As a rookie cop, I was issued the typical Saw Browne rig, complete with handcuff case, baton ring, key holder and Border Patrol holster (a crummy one that I quickly replaced with a Don Hume). In those days, ammo rode in dump pouches or a belt slide with cartridge loops. We got dump pouches and thus equipped, I went forth to protect the good people of Orange County. A year or two into my new career, someone came up with a marvelous new device called the speed loader. The first that I saw were made of rubber and were somewhat bell shaped with a flat bottom that had six cartridge slots. The shooter dumped his fired rounds on the ground, indexed a loaded speedloader into the six chambers of a cylinder and peeled the loader away. Thus did the reloading process speed up. In the years that followed, many such devices came on the market and I tried every one I could find. There was something to commend each of them and you had to wonder why no one had ever thought of this before.

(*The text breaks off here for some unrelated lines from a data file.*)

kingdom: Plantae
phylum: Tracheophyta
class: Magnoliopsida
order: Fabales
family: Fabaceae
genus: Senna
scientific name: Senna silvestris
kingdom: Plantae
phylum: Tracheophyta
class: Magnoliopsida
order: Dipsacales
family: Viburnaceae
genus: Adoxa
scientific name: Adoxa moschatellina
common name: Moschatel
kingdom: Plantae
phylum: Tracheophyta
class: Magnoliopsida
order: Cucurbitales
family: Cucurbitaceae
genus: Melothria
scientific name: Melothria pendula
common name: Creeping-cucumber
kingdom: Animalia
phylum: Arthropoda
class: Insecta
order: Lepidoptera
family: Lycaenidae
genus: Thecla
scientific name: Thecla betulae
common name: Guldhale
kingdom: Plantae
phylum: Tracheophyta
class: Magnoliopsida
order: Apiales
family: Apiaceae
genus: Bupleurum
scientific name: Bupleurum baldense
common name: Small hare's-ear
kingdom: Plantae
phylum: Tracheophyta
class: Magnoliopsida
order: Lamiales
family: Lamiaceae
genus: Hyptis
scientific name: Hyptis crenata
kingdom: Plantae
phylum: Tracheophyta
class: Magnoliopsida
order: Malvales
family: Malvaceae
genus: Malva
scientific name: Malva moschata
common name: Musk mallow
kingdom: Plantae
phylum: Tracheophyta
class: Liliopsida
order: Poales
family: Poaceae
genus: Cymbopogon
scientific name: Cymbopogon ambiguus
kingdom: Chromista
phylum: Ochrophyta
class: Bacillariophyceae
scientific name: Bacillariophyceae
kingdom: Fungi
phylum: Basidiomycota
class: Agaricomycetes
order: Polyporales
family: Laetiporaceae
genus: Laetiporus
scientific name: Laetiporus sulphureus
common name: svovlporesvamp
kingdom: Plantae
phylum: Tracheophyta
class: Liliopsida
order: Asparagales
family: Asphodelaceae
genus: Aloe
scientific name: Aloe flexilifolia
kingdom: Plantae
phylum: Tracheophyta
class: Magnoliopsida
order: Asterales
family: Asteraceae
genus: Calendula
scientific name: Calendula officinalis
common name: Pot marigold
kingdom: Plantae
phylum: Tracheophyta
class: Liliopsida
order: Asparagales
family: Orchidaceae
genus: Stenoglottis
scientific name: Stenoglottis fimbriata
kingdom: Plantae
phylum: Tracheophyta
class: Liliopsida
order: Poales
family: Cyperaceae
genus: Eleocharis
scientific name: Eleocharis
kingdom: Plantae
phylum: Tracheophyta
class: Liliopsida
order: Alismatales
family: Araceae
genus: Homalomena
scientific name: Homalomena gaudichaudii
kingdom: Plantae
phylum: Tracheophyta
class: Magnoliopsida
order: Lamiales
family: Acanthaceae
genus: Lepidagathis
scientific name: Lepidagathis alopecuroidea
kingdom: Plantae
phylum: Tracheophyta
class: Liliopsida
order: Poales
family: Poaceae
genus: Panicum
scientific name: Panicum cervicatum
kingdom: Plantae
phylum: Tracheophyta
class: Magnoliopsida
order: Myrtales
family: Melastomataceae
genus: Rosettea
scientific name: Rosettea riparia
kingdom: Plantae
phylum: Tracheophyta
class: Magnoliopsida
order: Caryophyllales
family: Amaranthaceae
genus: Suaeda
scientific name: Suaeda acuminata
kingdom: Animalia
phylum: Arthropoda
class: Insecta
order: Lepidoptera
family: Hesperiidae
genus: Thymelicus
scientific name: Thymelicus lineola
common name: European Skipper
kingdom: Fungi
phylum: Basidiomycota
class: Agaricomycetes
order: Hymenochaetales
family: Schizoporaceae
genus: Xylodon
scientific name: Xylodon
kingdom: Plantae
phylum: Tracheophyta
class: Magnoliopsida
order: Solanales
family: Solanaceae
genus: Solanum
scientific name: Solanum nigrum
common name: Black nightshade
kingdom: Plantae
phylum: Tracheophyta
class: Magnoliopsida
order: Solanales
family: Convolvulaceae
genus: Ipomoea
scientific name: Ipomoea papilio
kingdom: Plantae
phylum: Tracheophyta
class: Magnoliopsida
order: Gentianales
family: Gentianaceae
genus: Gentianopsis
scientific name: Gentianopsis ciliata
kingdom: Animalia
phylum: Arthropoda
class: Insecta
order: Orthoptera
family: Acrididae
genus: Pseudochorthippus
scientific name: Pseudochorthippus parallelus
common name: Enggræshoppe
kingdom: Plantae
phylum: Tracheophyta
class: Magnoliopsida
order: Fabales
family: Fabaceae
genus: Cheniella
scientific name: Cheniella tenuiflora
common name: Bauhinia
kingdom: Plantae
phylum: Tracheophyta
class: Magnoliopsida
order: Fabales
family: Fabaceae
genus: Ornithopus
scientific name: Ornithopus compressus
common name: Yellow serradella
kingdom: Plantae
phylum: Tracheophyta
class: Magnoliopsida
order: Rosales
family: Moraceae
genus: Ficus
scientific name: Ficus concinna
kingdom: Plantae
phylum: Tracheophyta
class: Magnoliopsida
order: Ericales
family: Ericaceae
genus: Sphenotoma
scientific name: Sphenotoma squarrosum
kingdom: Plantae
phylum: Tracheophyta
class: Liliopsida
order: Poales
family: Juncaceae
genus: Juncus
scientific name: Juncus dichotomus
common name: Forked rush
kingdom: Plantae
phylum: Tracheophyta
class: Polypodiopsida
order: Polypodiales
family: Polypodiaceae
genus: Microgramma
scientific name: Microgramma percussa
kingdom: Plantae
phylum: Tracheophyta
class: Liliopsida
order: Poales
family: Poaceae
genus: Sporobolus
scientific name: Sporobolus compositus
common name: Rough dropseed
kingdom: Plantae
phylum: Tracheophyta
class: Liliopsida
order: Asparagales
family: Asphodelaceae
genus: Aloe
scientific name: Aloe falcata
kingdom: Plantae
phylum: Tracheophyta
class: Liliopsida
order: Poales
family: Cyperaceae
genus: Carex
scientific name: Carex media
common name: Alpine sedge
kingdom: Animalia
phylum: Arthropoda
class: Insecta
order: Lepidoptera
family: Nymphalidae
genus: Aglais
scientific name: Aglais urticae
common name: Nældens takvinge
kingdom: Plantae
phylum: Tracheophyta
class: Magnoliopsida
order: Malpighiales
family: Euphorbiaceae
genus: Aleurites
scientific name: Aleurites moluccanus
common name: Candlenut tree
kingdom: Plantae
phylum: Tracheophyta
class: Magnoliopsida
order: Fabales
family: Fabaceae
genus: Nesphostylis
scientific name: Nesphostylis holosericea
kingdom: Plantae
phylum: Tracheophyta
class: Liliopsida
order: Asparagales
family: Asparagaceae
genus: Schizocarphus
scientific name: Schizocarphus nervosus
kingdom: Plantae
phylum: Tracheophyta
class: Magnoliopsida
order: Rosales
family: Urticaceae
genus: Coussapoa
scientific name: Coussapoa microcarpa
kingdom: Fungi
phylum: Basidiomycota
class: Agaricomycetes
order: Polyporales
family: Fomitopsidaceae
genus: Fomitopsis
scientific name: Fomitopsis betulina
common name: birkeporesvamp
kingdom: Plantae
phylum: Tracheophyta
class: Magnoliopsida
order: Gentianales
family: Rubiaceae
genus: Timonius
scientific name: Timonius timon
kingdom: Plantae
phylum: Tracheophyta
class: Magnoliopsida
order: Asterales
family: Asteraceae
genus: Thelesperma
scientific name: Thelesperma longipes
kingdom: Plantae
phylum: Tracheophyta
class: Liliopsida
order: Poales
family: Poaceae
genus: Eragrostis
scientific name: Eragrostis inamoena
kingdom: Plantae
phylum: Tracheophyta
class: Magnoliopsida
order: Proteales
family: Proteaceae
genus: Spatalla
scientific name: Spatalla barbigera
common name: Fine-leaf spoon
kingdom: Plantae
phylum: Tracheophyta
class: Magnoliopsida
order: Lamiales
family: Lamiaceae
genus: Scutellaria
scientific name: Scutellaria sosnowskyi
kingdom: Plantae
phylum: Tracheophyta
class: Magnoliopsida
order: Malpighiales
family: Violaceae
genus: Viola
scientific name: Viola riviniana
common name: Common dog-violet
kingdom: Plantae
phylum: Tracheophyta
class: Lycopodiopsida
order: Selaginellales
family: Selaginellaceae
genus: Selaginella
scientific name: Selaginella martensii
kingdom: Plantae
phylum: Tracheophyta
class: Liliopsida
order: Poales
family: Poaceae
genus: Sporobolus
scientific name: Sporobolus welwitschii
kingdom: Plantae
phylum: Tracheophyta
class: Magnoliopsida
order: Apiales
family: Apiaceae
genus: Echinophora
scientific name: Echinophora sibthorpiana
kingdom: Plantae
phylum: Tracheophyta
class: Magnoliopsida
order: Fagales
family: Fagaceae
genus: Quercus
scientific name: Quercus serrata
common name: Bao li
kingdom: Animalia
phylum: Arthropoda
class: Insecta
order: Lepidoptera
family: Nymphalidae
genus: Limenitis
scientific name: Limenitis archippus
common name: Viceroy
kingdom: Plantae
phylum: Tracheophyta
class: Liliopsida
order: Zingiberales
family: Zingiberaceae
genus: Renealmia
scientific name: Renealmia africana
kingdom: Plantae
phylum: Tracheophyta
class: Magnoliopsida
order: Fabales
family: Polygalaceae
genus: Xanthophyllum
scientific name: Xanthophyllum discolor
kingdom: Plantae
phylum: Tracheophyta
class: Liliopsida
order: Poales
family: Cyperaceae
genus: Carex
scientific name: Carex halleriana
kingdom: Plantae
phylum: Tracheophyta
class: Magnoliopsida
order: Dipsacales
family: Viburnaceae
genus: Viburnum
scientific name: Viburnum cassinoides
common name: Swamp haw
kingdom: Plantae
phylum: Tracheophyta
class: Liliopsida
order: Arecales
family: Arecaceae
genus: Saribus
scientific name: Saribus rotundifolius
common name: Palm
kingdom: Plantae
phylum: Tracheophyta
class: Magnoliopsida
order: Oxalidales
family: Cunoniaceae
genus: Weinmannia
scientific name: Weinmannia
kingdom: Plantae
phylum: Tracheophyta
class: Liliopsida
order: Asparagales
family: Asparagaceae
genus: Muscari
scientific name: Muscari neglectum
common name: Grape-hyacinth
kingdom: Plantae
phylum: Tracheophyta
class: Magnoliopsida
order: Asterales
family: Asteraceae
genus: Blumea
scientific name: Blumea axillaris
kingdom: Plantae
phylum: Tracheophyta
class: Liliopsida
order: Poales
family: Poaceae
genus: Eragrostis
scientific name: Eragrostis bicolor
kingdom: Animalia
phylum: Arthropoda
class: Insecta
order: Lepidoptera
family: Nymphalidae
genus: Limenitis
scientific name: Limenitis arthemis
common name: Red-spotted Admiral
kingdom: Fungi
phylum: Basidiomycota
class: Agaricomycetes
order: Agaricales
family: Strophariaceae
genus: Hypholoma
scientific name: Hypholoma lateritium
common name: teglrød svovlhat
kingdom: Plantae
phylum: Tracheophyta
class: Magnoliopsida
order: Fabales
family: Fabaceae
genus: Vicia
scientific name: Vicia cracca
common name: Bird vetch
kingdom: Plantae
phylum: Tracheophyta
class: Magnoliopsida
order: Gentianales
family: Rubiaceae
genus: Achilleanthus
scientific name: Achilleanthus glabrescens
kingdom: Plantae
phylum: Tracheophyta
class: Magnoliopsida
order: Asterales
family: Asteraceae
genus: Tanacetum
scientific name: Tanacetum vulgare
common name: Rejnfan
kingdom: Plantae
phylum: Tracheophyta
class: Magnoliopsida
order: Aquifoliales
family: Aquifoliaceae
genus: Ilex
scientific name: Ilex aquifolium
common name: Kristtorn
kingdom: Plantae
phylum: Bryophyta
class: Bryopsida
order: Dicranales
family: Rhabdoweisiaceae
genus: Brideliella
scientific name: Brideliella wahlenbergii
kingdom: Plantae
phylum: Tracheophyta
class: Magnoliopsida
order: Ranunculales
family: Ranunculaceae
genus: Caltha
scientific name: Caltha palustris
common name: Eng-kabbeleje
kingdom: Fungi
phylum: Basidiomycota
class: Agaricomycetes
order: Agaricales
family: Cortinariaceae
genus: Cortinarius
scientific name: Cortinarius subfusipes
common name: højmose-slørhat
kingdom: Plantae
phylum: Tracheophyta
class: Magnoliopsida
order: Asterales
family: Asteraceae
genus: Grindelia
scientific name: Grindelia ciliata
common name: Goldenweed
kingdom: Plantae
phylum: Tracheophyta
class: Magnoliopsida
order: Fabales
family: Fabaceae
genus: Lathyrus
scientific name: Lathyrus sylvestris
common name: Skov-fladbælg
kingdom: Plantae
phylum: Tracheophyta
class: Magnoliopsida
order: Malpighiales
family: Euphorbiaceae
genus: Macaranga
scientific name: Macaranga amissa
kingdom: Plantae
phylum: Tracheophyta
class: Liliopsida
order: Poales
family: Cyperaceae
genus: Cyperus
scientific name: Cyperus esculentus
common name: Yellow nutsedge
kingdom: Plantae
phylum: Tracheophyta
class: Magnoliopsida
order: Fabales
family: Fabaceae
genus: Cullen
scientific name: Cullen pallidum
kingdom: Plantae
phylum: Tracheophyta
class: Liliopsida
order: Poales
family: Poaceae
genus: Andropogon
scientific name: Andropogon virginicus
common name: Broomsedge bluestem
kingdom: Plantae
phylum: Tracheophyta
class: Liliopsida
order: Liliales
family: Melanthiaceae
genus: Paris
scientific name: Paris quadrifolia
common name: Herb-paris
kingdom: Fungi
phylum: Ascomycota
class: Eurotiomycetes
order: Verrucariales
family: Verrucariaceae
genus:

Someone had. The revolver loading devices of the 1970s effectively answered a question first asked almost a century earlier. As soon as revolvers with swing-out cylinders were developed, people began to build cylindrical devices that held six cartridges in a circle that exactly matched the chamber placement. Different types of cartridge retention and release mechanisms made these thing work. I have the patent drawing for three different types, dated 1888, 1889 and 1904. It should be obvious that Yankee ingenuity was at work well before I took up revolver shooting in the late 20th century. I also learned of the ingenious folding speedloader used by NYPD before World War II and the equally ingenious Prideaux quickloader, used by the Brits for their breaktop Webleys before that.
The old saying of “there is nothing new under the sun” is once again validated. Speedloaders are a perfect example of the wisdom therein.